In a favorite book of mine, called "The Relentless Pursuit," Phil Strout suggests that there are four essential items tied to the reality of missional life. I would like to post them here and perhaps think on them more, so here they are. (These are direct quotes from the book)
1. Desire. Is there a desire in your heart to see God work in your life? The Lord is looking for able-bodied Christians who are willing to serve in order to advance His Kingdom. Even if you do not desire to participate in what God is doing, He remains ready to help you. "For it is God who is at work in you both to will and to work for His good pleasure." -Philippians 2:13 Our desire determines, to some degree, how much we will be involved in God's mission.
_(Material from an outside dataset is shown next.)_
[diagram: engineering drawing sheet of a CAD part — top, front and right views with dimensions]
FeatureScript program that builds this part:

2. Expectancy. Do you believe God is really at work around you? Are you ever expectant that God is going to work through you and around you? If we do not expect God to work, it may sometimes take a dramatic wake-up call for us to see what He is doing. However, when we live in a constant state of expectancy, excited about His next move around us, we will be able to more easily see and hear what He is doing.
3. Staying filled. While you may have experienced an encounter with the Holy Spirit where you yielded your life to the work of the Lord, are you living daily in the power of the Holy Spirit? Paul encouraged the church at Ephesus to "be filled with the Spirit" (Ephesians 5:18). Are you being filled anew each day with the Holy Spirit's power? I don't know how many times throughout my years in ministry that I've heard people say, "I got the baptism many years ago." It's great that they have had an experience, but are they walking in that power each day? Before your feet hit the floor each morning, do you have an attitude that says, "I want to live a life committed to You, Lord. I want to see what You are doing. I know You are involved in my life. Give me eyes to see what You are doing today."
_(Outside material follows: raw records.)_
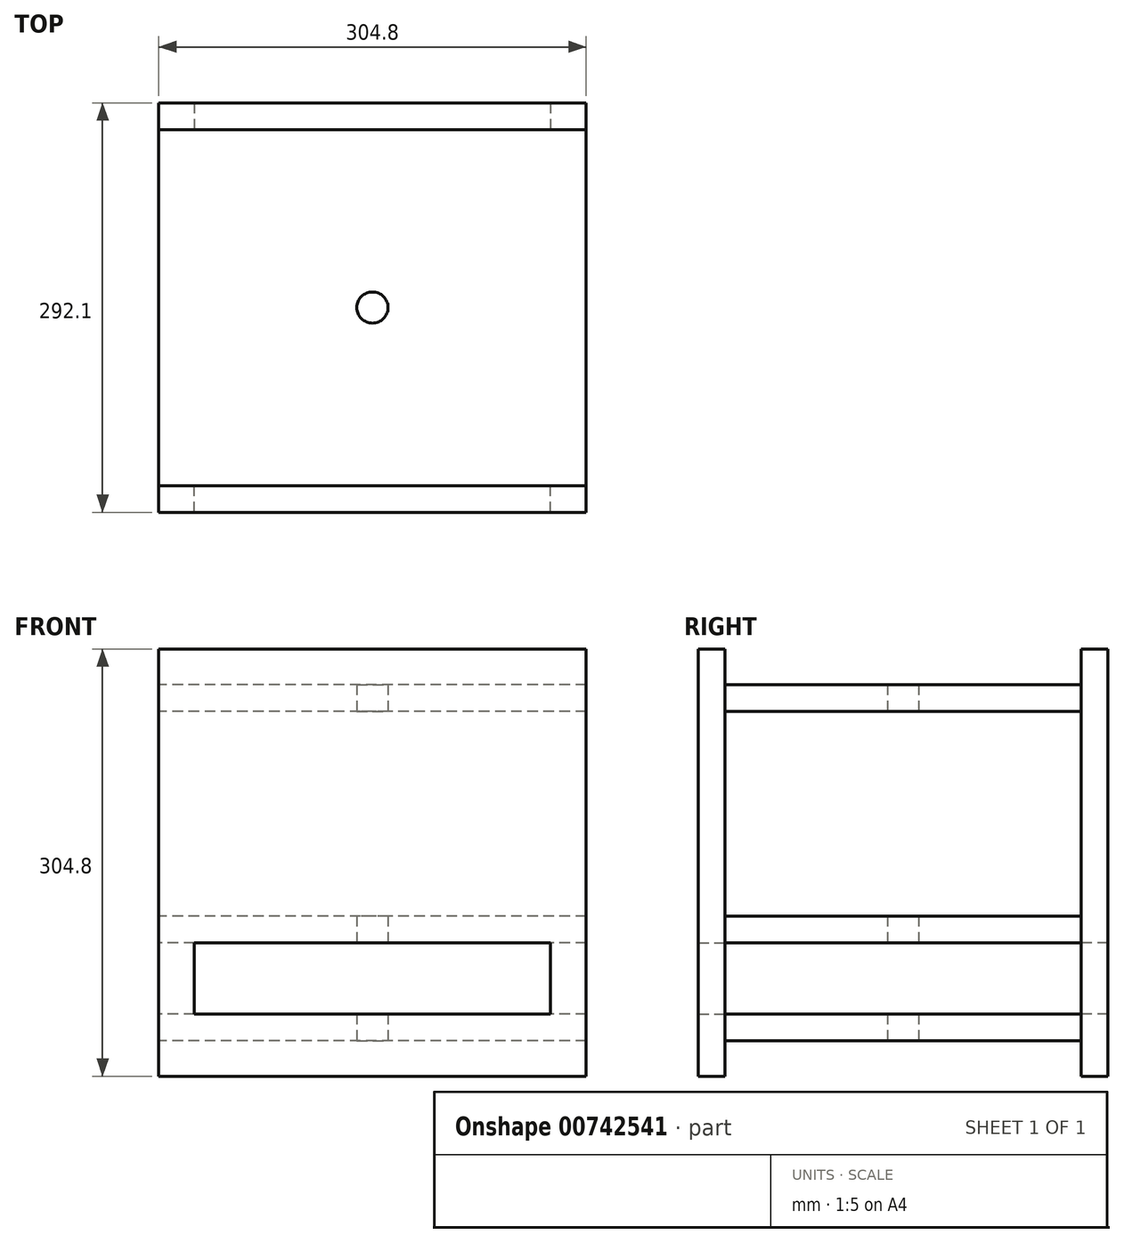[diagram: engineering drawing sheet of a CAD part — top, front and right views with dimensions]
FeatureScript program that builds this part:
annotation { "Feature Type Name" : "Feature", "Feature Type Description" : "" }
export const myFeature = defineFeature(function(context is Context, id is Id, definition is map)
    precondition{}
    {
        {
            var Q0;
            Q0=qCreatedBy(makeId("Right.planeOp"),FACE);
            var sketch = newSketch(context, id + "F0", { "sketchPlane" : qUnion([Q0])});
            skLineSegment(sketch, "E0", {"start": v(0, 130.28) * mm, "end": v(254, 130.28) * mm});
            skLineSegment(sketch, "E1", {"start": v(0, 111.23) * mm, "end": v(254, 111.23) * mm});
            skLineSegment(sketch, "E2", {"start": v(254, 130.28) * mm, "end": v(254, 111.23) * mm});
            skLineSegment(sketch, "E3", {"start": v(0, -34.82) * mm, "end": v(254, -34.82) * mm});
            skLineSegment(sketch, "E4", {"start": v(0, -53.87) * mm, "end": v(254, -53.87) * mm});
            skLineSegment(sketch, "E5", {"start": v(0, -104.67) * mm, "end": v(254, -104.67) * mm});
            skLineSegment(sketch, "E6", {"start": v(0, -123.72) * mm, "end": v(254, -123.72) * mm});
            skLineSegment(sketch, "E7", {"start": v(0, -104.67) * mm, "end": v(0, -123.72) * mm});
            skLineSegment(sketch, "E8", {"start": v(254, -104.67) * mm, "end": v(254, -123.72) * mm});
            skLineSegment(sketch, "E9", {"start": v(254, -34.82) * mm, "end": v(254, -53.87) * mm});
            skLineSegment(sketch, "E10", {"start": v(0, -34.82) * mm, "end": v(0, -53.87) * mm});
            skLineSegment(sketch, "E11", {"start": v(0, 130.28) * mm, "end": v(0, 111.23) * mm});
            skSolve(sketch);
        }
        {
            var Q0;
            Q0 = qSketchRegion(id + "F0", true);
            extrude(context, id + "F1", {"entities" : qUnion([Q0]), "depth" : 304.8 * mm, "offsetDistance" : 25.4 * mm});
        }
        {
            var Q0;
            Q0=makeQuery(id+"F1.opExtrude","SWEPT_FACE",FACE,{"disambiguationData":[OSD([sQuery(id+"F0.wireOp",EDGE,"E8")])]});
            cPlane(context, id + "F2", {"entities" : qUnion([Q0]), "cplaneType" : CPlaneType.OFFSET, "offset" : 0 * mm, "width" : 152.4 * mm, "height" : 152.4 * mm});
        }
        {
            var Q0;
            Q0=qCreatedBy(id+"F2.planeOp",FACE);
            var sketch = newSketch(context, id + "F3", { "sketchPlane" : qUnion([Q0])});
            skLineSegment(sketch, "E12", {"start": v(-279.4, -53.87) * mm, "end": v(-25.4, -53.87) * mm});
            skLineSegment(sketch, "E13", {"start": v(-25.4, -104.67) * mm, "end": v(-25.4, -53.87) * mm});
            skLineSegment(sketch, "E14", {"start": v(-25.4, -104.67) * mm, "end": v(-279.4, -104.67) * mm});
            skLineSegment(sketch, "E15", {"start": v(-279.4, -104.67) * mm, "end": v(-279.4, -53.87) * mm});
            skLineSegment(sketch, "E16", {"start": v(-304.8, -149.12) * mm, "end": v(-304.8, 155.68) * mm});
            skLineSegment(sketch, "E17", {"start": v(-304.8, 155.68) * mm, "end": v(0, 155.68) * mm});
            skLineSegment(sketch, "E18", {"start": v(-304.8, -149.12) * mm, "end": v(0, -149.12) * mm});
            skLineSegment(sketch, "E19", {"start": v(0, -149.12) * mm, "end": v(0, 155.68) * mm});
            skSolve(sketch);
        }
        {
            var Q0;
            Q0=makeQuery(id+"F1.opExtrude","SWEPT_FACE",FACE,{"disambiguationData":[OSD([sQuery(id+"F0.wireOp",EDGE,"E11")])]});
            cPlane(context, id + "F4", {"entities" : qUnion([Q0]), "cplaneType" : CPlaneType.OFFSET, "offset" : 0 * mm, "width" : 152.4 * mm, "height" : 152.4 * mm});
        }
        {
            var Q0;
            Q0 = qSketchRegion(id + "F3", true);
            extrude(context, id + "F5", {"entities" : qUnion([Q0]), "depth" : 19.05 * mm, "offsetDistance" : 25.4 * mm});
        }
        {
            var Q0;
            Q0=qCreatedBy(id+"F4.planeOp",FACE);
            var sketch = newSketch(context, id + "F6", { "sketchPlane" : qUnion([Q0])});
            skLineSegment(sketch, "E20", {"start": v(0, 155.68) * mm, "end": v(0, -149.12) * mm});
            skLineSegment(sketch, "E21", {"start": v(0, 155.68) * mm, "end": v(304.8, 155.68) * mm});
            skLineSegment(sketch, "E22", {"start": v(304.8, 155.68) * mm, "end": v(304.8, -149.12) * mm});
            skLineSegment(sketch, "E23", {"start": v(0, -149.12) * mm, "end": v(304.8, -149.12) * mm});
            skLineSegment(sketch, "E24", {"start": v(25.4, -53.87) * mm, "end": v(279.4, -53.87) * mm});
            skLineSegment(sketch, "E25", {"start": v(279.4, -53.87) * mm, "end": v(279.4, -104.67) * mm});
            skLineSegment(sketch, "E26", {"start": v(279.4, -104.67) * mm, "end": v(25.4, -104.67) * mm});
            skLineSegment(sketch, "E27", {"start": v(25.4, -104.67) * mm, "end": v(25.4, -53.87) * mm});
            skSolve(sketch);
        }
        {
            var Q0;
            Q0=makeQuery(id+"F6.imprint","IMPRINT",FACE,{"disambiguationData":[TD([[makeQuery(id+"F6.imprint","IMPRINT",EDGE,{"derivedFrom":sQuery(id+"F6.wireOp",EDGE,"E20")}),1.0]])]});
            extrude(context, id + "F7", {"entities" : qUnion([Q0]), "depth" : 19.05 * mm, "offsetDistance" : 25.4 * mm});
        }
        {
            var Q0;
            Q0=makeQuery(id+"F1.opExtrude","SWEPT_FACE",FACE,{"disambiguationData":[OSD([sQuery(id+"F0.wireOp",EDGE,"E6")])]});
            var sketch = newSketch(context, id + "F8", { "sketchPlane" : qUnion([Q0])});
            skCircle(sketch, "E28", {"center": v(152.4, -127) * mm, "radius": 11.11 * mm});
            skSolve(sketch);
        }
        {
            var Q0;
            Q0 = qSketchRegion(id + "F8", true);
            extrude(context, id + "F9", {"entities" : qUnion([Q0]), "operationType" : NewBodyOperationType.REMOVE, "oppositeDirection" : true, "depth" : 254 * mm, "offsetDistance" : 25.4 * mm});
        }
    });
4. A secret life. Do you make a point to spend time alone with God each day? Throughout the book of Luke, we see over and over Jesus' dependency upon the Father. Oftentimes, Jesus rose early in the morning and disappeared into the wilderness to spend time with God. "When day came, Jesus left and went to a secluded place; and the crowds were searching for Him, and came to Him and tried to keep Him from getting away from them" (Luke 4:42). However, Jesus knew that in order to give the people what they needed, He must first spend time with God.